自費

二月に申請したはずの療養証明書が未だ届かぬ、と地元のN兄から相談が寄せられた。市に問い合わせれば、「ちょうど封入の最中にて週中には御手元に」と担当者。あくまでも不作為の結果とのことなれど、あまりにも「よくできた話」にて逆に不信感を抱かれはせぬか。

コンビニのレジにせよ銀行の窓口にせよ、要領を得ぬは人に負うところ大にして役所のみにあらず。昨今などは役所とて随分と改善された、はずなのだけれども。不運は重なるもの。世故に長けた御仁ならば週明けの朝イチこそ鬼門と知るべしも繋がらぬ電話。時間外は自動音声と初めて知った。
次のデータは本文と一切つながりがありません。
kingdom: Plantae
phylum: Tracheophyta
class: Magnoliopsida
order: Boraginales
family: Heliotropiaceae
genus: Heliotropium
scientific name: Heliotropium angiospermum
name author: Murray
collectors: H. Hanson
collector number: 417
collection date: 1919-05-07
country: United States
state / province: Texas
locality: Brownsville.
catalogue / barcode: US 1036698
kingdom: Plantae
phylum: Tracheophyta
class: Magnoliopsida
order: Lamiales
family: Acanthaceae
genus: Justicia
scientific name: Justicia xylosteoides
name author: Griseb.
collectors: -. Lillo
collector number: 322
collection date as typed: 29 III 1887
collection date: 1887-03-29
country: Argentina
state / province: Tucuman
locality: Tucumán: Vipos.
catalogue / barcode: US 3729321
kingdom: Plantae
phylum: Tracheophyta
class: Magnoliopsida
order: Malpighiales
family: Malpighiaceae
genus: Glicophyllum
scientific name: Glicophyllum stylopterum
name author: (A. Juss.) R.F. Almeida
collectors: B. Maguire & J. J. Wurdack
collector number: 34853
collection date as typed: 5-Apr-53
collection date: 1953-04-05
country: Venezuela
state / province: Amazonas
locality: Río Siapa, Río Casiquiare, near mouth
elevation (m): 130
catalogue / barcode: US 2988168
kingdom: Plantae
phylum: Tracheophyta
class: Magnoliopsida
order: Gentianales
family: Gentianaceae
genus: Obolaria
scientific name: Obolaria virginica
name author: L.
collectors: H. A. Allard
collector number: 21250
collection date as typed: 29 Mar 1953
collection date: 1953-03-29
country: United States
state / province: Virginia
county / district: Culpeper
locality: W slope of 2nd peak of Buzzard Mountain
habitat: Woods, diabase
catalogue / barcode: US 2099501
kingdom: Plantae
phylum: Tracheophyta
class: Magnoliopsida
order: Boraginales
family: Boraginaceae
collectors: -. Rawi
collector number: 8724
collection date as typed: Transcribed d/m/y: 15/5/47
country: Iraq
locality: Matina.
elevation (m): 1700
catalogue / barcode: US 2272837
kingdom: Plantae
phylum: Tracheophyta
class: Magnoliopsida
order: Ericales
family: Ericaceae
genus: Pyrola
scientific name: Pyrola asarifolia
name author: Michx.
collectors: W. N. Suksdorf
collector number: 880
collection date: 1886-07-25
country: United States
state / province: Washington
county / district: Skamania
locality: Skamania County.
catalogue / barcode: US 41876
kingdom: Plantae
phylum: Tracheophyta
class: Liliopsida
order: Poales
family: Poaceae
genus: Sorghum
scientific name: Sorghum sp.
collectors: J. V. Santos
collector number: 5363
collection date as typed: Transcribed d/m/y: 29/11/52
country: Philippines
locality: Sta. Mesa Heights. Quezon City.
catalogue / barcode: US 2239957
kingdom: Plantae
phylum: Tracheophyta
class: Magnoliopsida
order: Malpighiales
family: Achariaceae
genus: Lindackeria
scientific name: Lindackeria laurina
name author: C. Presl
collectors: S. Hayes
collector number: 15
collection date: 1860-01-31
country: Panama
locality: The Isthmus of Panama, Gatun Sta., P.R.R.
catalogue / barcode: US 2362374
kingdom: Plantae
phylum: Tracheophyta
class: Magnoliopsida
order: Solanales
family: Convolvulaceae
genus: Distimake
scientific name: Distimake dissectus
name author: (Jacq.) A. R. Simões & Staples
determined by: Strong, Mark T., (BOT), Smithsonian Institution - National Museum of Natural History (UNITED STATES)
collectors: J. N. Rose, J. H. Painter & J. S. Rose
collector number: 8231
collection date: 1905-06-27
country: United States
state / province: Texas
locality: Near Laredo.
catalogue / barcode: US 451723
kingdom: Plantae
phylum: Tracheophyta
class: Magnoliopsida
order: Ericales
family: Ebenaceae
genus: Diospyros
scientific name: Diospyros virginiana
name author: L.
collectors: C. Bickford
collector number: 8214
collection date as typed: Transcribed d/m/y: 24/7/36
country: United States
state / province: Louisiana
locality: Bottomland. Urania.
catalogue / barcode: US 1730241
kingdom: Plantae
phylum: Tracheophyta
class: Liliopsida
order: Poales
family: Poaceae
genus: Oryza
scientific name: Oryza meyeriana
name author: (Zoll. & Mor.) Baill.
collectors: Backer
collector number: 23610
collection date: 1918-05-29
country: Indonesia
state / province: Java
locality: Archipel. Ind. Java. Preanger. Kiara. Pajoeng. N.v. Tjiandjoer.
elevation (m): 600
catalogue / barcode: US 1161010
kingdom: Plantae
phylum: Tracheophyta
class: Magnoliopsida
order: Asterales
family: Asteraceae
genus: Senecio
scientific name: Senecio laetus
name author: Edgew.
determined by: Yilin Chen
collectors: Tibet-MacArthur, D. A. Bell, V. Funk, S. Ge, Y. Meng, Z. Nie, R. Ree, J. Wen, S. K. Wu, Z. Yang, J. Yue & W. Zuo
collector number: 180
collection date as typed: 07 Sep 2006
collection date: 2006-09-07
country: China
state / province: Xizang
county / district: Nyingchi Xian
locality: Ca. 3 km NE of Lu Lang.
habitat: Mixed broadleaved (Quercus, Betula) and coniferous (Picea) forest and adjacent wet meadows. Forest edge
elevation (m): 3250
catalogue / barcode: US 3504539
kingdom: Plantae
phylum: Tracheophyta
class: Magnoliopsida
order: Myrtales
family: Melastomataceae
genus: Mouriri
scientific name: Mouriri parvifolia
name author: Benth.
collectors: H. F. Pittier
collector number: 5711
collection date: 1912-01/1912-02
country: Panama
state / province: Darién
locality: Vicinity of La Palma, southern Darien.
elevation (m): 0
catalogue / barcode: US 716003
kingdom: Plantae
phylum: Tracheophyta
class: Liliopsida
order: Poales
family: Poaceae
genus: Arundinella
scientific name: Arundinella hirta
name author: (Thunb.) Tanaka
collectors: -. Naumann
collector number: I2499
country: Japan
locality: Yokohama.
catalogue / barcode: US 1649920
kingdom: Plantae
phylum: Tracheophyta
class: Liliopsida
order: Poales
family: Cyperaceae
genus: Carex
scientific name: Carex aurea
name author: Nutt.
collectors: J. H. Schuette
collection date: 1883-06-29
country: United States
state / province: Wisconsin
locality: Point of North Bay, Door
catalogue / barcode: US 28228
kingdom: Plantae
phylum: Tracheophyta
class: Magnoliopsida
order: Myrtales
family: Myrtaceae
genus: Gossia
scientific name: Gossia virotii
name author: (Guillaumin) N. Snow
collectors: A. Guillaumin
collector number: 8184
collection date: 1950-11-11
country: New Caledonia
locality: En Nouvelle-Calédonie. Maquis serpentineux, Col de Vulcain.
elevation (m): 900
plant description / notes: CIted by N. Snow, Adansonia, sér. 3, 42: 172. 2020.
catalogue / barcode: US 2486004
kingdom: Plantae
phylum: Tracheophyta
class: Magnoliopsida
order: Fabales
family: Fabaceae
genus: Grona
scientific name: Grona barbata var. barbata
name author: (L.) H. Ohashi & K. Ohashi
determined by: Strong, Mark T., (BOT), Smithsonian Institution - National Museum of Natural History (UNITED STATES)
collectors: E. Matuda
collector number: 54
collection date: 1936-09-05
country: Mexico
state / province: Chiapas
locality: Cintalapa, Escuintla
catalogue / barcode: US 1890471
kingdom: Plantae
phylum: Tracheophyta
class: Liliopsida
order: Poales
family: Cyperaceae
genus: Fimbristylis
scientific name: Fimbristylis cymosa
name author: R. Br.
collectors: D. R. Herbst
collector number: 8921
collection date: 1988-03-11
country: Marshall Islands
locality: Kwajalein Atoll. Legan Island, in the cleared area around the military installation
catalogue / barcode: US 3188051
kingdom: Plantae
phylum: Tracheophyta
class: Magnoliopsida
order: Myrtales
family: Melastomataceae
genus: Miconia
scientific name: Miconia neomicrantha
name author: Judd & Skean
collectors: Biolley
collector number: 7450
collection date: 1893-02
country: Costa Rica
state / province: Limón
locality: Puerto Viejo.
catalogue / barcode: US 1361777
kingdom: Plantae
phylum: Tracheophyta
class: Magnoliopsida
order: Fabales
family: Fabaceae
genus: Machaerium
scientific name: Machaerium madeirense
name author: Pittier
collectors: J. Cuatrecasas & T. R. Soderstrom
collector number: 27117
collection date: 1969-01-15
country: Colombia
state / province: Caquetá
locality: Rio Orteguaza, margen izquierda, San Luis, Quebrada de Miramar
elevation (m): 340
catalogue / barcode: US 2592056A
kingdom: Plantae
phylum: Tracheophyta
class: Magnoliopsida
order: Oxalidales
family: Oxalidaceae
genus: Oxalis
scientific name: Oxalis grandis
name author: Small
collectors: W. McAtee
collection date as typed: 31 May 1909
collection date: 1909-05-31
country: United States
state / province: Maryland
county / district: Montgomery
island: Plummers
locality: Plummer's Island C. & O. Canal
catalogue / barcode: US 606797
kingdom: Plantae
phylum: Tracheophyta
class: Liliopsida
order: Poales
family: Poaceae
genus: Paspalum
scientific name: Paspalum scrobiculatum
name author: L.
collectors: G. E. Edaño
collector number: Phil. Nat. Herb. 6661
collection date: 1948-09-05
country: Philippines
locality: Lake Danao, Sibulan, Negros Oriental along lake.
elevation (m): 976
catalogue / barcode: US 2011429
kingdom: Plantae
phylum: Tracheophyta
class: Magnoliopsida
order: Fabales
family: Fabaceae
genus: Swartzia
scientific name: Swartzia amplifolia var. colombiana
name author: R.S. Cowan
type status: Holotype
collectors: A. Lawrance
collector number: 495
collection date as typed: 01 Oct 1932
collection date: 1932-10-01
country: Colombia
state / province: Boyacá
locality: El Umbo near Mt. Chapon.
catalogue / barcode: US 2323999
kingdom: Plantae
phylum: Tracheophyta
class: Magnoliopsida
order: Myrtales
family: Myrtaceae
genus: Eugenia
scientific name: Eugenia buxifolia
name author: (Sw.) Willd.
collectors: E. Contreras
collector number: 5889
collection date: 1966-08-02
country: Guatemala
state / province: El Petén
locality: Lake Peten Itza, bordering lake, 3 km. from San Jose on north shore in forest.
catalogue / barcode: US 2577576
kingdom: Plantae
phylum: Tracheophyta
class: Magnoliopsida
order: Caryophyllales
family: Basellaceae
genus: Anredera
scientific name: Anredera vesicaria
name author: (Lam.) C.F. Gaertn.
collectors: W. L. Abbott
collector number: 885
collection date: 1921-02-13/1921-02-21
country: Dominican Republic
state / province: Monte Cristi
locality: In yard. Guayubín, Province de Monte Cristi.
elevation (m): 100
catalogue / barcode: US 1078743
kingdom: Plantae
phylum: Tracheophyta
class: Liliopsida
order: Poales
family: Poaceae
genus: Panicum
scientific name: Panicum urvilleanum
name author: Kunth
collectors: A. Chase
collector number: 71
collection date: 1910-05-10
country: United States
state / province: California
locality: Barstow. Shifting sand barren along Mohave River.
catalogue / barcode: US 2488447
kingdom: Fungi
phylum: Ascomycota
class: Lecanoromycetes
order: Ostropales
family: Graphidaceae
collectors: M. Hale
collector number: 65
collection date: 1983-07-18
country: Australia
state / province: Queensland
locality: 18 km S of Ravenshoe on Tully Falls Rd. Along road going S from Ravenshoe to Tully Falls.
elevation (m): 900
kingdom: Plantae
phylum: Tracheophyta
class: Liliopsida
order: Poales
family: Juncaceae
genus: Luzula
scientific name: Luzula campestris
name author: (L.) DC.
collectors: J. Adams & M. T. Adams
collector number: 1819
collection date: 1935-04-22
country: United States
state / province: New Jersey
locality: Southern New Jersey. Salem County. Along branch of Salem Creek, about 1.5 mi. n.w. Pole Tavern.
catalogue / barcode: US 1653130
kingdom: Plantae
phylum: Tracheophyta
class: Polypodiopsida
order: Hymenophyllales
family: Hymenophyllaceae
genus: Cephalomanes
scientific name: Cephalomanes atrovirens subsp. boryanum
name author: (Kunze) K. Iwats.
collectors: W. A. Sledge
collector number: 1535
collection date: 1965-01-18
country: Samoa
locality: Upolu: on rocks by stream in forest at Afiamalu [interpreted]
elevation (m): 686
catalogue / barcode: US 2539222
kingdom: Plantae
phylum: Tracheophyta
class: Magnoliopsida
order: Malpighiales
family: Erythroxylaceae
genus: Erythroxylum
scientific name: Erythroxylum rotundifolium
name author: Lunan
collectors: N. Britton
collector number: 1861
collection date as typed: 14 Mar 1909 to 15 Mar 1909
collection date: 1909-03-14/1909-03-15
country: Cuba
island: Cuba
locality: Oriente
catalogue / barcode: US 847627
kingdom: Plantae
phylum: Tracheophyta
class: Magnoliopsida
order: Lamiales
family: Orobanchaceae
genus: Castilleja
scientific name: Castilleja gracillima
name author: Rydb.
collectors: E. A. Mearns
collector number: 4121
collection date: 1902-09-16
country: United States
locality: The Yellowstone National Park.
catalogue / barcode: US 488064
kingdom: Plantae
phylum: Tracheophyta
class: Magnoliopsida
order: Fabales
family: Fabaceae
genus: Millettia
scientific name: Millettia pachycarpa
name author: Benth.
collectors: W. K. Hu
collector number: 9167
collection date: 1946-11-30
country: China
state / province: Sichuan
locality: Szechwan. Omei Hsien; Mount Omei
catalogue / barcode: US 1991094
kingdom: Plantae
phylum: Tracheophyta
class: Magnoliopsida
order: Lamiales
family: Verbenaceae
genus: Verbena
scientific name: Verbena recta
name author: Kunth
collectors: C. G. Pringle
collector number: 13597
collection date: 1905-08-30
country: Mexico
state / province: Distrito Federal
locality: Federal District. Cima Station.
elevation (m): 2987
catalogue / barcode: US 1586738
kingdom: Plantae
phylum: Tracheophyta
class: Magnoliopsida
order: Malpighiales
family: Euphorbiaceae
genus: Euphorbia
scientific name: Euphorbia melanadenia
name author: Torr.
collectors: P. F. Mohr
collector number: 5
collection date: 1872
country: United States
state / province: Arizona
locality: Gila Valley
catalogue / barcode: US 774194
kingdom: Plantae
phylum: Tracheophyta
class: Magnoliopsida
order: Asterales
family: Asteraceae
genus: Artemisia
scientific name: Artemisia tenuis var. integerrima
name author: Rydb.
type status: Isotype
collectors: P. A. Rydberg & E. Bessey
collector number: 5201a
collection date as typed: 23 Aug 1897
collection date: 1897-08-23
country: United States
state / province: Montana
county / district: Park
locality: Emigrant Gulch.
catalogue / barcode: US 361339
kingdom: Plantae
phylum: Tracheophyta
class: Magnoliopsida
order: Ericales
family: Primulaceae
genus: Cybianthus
代理人とはいえども申請時に担当の所作に何か予感がしたに違いなく、それが年度末とあらば尚更。「異動」が原因と申してもそりゃあくまでも役所側の都合であって、それを口実とするは逆効果になりかねず。未だ下りぬ承認に業を煮やした当事者から「二」度目の御電話をいただいてしまった。何よりも私が忘れていたかの如く誤解されるは心外。ちゃんと念押ししたはずも、との弁明もどこまで響くか。それでいて自動音声に出鼻を挫かれては。

あの市議ならば怒髪天を衝くところなれど、そこは大人の対応にて「早急に頼む」と告げれば翌日に。やれば出来る、というか、んなことで自らの印象を損ねるは何とも。いつも一方的に断罪しとるばかりで厄介な事案を市議がゴリ押しした可能性はないか。ということで、その申請内容やいかに。

晴天の霹靂に戸惑わぬ為の対策、と申しても近親の死を前提とするだけに。逆に、対策を講じねば切羽詰まった状況に足元を見られかねず。そう、相続税の支払い原資となる土地の売却。四角形の面積求むるに肝心な四隅、そこにあるはずの杭が、「ない」。土地こそ命、境界杭が夜な夜な移動する怪はつまりはそういうことなれど、それは地べたが「土」であった時代の話であって、今や抜けぬ。

道路の舗装や掘削時に抜いた杭を戻し忘れたと見るのが妥当なれど、キチンと事後の点検を行っておりますゆえそれはない、と役所側。おい、アスファルトに刺さった杭が消えるかね。点検と申しても人が為す以上はミスとてゼロにはあるまい。が、消えた杭を巡ってアレコレと応酬を続けるは時間の無駄。位置云々というよりも「ない」ことが問題なのだから改めて測量を実施した上で杭を入れれば済む話。

が、測量を行うは市か当事者か。当人に瑕疵はない以上、市がその責任を負うが妥当であって、ちゃんとその為の制度が用意されているものの。ならば、そちらを利用して、と求むるは当人のみならず。限られた予算に申請待ちの列長く、順番と申しても。自費でやる、とはつまりそういうこと、一刻を争う、であるが故に市議も介入して早めの承認を求めた訳で。

本来は役所が負担すべき費用を依頼主自らが負担して下さるというのだから承認の押印位は早めに。もそっと相手の事情を酌むという姿勢があればこんなことには。惜しい。